[[ Material to process open ]]

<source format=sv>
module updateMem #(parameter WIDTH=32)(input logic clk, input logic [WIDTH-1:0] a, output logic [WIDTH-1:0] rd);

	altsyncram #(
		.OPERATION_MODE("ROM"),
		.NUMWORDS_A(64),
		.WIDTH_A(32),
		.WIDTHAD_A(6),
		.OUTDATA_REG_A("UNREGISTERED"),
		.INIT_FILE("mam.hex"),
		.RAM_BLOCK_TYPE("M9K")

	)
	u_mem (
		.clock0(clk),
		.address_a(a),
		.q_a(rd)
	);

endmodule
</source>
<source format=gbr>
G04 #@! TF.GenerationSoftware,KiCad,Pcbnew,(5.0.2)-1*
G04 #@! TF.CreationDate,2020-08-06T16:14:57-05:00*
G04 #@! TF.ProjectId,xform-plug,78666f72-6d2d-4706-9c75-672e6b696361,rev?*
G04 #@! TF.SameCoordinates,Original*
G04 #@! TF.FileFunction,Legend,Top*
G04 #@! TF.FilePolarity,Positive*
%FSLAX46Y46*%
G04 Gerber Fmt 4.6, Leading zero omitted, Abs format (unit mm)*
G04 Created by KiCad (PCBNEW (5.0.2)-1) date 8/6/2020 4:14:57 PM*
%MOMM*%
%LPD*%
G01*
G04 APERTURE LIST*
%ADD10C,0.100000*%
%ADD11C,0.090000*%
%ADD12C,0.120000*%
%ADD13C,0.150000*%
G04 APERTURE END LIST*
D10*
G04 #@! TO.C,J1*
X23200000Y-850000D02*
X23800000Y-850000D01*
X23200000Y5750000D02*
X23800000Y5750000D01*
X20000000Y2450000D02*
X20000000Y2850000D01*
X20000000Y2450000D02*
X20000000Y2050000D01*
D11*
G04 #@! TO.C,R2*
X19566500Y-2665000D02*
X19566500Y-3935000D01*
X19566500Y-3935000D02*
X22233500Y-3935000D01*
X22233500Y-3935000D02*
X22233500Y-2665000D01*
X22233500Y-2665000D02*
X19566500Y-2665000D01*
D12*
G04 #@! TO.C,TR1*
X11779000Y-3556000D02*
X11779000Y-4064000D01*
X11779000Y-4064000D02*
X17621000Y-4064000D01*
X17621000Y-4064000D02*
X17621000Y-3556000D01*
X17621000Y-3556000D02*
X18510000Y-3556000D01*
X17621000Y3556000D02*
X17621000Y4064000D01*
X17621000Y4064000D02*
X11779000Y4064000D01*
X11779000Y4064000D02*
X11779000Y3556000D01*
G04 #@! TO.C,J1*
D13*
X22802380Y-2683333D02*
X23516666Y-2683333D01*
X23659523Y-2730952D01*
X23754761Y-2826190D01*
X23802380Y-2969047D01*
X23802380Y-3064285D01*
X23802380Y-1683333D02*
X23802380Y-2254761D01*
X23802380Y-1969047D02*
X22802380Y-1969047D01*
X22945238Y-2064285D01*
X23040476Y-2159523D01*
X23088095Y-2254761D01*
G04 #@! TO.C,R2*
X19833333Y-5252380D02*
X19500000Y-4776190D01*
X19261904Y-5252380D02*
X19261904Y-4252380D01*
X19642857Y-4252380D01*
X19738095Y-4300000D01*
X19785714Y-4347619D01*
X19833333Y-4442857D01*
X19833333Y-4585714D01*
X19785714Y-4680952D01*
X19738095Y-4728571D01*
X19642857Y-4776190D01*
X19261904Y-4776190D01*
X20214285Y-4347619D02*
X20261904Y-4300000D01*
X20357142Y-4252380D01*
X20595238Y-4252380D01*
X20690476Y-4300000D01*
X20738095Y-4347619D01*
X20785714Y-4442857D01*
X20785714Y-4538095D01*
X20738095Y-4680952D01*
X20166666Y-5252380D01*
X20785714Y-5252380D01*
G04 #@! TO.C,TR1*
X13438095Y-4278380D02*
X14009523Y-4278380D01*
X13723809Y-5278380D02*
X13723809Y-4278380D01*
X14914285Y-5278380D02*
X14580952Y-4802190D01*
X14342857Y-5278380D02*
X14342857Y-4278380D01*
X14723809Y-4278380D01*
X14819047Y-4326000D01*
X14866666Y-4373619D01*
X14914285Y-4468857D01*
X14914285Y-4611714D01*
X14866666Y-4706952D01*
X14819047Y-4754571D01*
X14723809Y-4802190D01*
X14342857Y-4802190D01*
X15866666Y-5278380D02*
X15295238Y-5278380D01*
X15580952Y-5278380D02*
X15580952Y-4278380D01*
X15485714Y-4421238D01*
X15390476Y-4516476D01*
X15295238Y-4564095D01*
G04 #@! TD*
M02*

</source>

[[ Material to process closed ]]
[[ Material to process open ]]

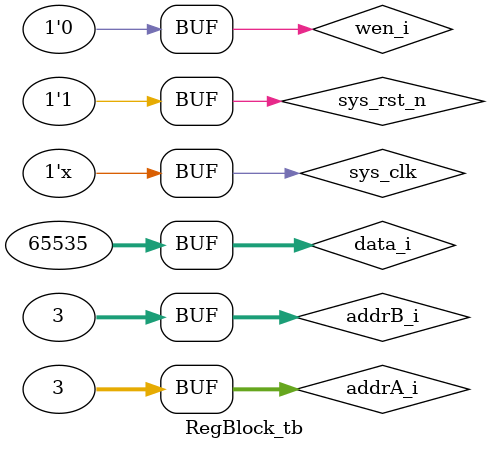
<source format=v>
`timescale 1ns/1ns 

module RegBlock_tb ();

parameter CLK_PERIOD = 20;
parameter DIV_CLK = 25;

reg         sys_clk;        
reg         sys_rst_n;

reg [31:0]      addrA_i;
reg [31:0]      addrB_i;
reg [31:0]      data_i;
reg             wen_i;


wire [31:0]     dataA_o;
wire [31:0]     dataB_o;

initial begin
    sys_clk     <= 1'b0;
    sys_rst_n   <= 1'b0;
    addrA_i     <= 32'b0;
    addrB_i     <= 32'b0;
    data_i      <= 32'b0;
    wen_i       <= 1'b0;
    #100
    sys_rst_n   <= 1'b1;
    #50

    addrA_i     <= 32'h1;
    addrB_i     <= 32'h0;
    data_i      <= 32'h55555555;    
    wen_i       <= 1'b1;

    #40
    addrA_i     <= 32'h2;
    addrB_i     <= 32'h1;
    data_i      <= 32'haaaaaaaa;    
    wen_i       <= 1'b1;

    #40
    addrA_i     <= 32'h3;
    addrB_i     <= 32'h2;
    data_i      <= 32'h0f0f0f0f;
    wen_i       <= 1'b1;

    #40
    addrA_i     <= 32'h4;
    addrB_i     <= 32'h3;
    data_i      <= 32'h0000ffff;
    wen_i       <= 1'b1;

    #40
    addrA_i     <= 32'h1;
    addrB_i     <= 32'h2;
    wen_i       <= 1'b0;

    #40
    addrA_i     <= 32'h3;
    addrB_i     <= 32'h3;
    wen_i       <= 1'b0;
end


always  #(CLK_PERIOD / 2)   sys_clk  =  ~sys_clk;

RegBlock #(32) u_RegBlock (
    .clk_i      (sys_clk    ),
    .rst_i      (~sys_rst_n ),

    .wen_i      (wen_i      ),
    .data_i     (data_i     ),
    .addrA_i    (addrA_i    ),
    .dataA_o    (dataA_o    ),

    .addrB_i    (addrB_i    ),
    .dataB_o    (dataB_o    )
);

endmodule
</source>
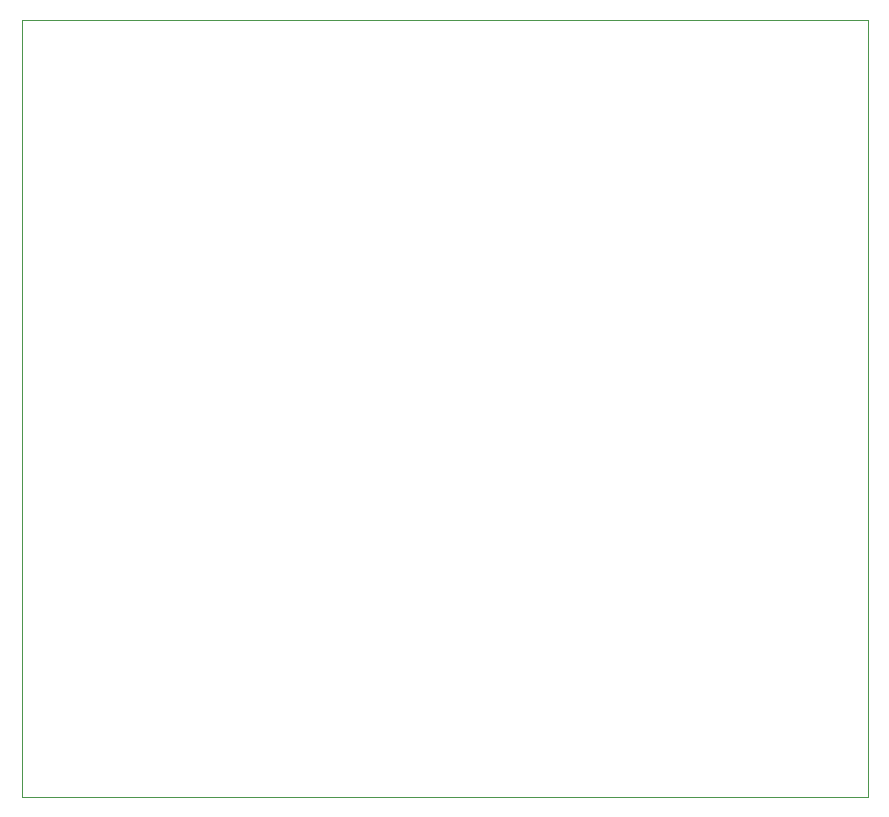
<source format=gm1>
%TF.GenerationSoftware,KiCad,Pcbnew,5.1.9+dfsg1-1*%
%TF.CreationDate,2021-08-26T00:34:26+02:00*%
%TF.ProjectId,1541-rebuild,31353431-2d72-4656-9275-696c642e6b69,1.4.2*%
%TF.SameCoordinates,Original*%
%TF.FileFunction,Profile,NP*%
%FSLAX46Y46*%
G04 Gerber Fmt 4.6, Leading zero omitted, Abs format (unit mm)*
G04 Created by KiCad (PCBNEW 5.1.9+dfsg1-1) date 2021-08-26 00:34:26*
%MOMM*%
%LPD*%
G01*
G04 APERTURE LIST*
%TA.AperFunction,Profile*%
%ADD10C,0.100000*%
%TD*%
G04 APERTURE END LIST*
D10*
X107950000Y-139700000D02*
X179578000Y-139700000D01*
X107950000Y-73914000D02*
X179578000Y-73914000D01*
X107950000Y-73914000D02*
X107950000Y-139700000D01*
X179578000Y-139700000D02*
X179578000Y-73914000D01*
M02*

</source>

[[ Material to process closed ]]
[[ Material to process open ]]

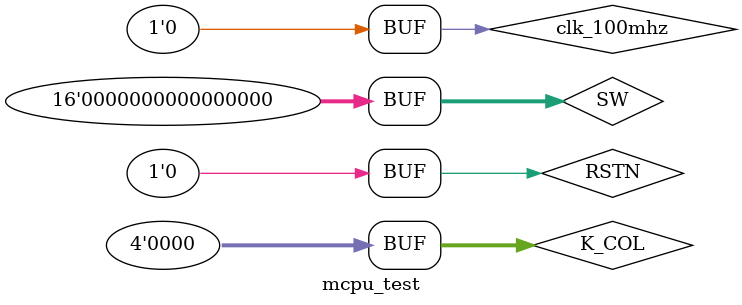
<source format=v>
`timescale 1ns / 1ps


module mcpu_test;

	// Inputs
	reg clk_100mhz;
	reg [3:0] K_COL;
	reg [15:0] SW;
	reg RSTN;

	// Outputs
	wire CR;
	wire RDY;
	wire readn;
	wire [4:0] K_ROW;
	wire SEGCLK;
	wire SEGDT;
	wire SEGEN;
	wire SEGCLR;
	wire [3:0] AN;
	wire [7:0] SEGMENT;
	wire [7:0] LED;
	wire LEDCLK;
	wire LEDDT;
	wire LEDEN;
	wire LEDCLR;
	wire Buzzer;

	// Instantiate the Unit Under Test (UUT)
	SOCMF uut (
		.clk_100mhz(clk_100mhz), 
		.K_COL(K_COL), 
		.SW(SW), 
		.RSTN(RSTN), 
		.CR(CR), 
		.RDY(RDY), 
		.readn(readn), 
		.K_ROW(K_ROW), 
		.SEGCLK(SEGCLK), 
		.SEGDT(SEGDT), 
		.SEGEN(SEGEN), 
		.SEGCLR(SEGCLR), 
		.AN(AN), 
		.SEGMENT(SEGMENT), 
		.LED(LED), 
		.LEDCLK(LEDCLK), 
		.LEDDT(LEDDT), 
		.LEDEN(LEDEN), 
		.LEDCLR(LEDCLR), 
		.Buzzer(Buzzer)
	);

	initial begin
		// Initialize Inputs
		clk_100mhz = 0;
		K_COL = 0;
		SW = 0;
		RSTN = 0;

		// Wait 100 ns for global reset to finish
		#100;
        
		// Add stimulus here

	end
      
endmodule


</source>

[[ Material to process closed ]]

» **Work task**: Precisely the lines between those holding "X19833333Y-4585714D01*" and "X15866666Y-5278380D02*", inclusive, are to be reproduced from the listing above, with nothing added.

» **Answer box**:
X19833333Y-4585714D01*
X19785714Y-4680952D01*
X19738095Y-4728571D01*
X19642857Y-4776190D01*
X19261904Y-4776190D01*
X20214285Y-4347619D02*
X20261904Y-4300000D01*
X20357142Y-4252380D01*
X20595238Y-4252380D01*
X20690476Y-4300000D01*
X20738095Y-4347619D01*
X20785714Y-4442857D01*
X20785714Y-4538095D01*
X20738095Y-4680952D01*
X20166666Y-5252380D01*
X20785714Y-5252380D01*
G04 #@! TO.C,TR1*
X13438095Y-4278380D02*
X14009523Y-4278380D01*
X13723809Y-5278380D02*
X13723809Y-4278380D01*
X14914285Y-5278380D02*
X14580952Y-4802190D01*
X14342857Y-5278380D02*
X14342857Y-4278380D01*
X14723809Y-4278380D01*
X14819047Y-4326000D01*
X14866666Y-4373619D01*
X14914285Y-4468857D01*
X14914285Y-4611714D01*
X14866666Y-4706952D01*
X14819047Y-4754571D01*
X14723809Y-4802190D01*
X14342857Y-4802190D01*
X15866666Y-5278380D02*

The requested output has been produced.